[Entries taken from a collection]
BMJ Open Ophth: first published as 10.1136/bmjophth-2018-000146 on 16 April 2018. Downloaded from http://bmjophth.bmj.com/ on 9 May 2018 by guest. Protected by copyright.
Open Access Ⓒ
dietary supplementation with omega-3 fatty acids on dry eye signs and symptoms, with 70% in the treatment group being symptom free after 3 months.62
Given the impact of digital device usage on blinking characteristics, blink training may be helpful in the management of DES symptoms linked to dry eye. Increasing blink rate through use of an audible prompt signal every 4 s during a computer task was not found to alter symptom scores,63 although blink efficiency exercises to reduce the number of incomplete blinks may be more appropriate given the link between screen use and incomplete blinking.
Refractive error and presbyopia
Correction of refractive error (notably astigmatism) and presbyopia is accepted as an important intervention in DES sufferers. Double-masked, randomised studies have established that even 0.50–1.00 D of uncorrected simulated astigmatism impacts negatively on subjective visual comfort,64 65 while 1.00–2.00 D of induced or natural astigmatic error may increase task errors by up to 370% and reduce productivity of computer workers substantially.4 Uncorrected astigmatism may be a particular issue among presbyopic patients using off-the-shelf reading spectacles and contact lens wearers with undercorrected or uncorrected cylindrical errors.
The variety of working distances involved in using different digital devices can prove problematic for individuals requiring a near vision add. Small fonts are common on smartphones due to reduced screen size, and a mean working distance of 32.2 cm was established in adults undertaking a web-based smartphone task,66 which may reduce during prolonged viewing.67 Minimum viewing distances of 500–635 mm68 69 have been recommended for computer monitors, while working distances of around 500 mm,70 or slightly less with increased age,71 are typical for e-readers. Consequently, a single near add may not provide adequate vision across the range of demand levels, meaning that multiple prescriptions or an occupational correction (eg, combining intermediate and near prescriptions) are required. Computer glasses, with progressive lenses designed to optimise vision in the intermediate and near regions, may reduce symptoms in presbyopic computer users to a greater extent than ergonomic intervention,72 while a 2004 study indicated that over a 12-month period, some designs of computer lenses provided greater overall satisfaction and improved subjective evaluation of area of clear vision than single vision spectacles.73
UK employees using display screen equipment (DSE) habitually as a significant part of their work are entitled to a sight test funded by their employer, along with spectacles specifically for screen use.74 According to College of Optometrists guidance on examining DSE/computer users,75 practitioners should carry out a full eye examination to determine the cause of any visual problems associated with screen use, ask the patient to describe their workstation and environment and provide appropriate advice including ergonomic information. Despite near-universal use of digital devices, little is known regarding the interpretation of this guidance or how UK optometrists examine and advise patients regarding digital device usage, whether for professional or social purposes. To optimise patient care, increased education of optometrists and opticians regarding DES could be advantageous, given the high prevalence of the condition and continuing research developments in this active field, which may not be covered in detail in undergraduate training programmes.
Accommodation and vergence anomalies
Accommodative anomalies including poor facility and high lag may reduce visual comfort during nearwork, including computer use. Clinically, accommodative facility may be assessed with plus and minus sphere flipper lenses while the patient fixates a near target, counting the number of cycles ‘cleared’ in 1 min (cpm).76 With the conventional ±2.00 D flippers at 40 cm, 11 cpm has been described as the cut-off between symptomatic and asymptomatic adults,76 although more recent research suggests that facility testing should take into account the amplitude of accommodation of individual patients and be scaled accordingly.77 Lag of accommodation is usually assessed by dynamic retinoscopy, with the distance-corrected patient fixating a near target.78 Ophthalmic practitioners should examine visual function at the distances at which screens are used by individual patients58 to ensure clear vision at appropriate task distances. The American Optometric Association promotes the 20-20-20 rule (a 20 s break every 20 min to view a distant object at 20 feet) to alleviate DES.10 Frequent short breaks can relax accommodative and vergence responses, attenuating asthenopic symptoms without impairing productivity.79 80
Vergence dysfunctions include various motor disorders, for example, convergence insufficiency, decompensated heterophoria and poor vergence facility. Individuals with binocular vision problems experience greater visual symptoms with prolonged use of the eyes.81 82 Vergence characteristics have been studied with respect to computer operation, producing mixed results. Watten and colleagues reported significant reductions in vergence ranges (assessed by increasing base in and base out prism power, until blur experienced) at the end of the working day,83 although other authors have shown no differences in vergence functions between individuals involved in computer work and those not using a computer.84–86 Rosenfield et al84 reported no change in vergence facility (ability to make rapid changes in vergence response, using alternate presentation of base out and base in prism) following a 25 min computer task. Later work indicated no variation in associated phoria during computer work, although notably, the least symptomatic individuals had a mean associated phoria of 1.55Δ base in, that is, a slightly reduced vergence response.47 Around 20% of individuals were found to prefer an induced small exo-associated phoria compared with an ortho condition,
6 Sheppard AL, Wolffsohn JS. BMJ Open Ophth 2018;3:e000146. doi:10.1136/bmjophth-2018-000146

### Your objective
Lines from the top of the entries through the line with "Refractive error and presbyopia" are to be transcribed exactly, and nothing more.

### Result of the task
BMJ Open Ophth: first published as 10.1136/bmjophth-2018-000146 on 16 April 2018. Downloaded from http://bmjophth.bmj.com/ on 9 May 2018 by guest. Protected by copyright.
Open Access Ⓒ
dietary supplementation with omega-3 fatty acids on dry eye signs and symptoms, with 70% in the treatment group being symptom free after 3 months.62
Given the impact of digital device usage on blinking characteristics, blink training may be helpful in the management of DES symptoms linked to dry eye. Increasing blink rate through use of an audible prompt signal every 4 s during a computer task was not found to alter symptom scores,63 although blink efficiency exercises to reduce the number of incomplete blinks may be more appropriate given the link between screen use and incomplete blinking.
Refractive error and presbyopia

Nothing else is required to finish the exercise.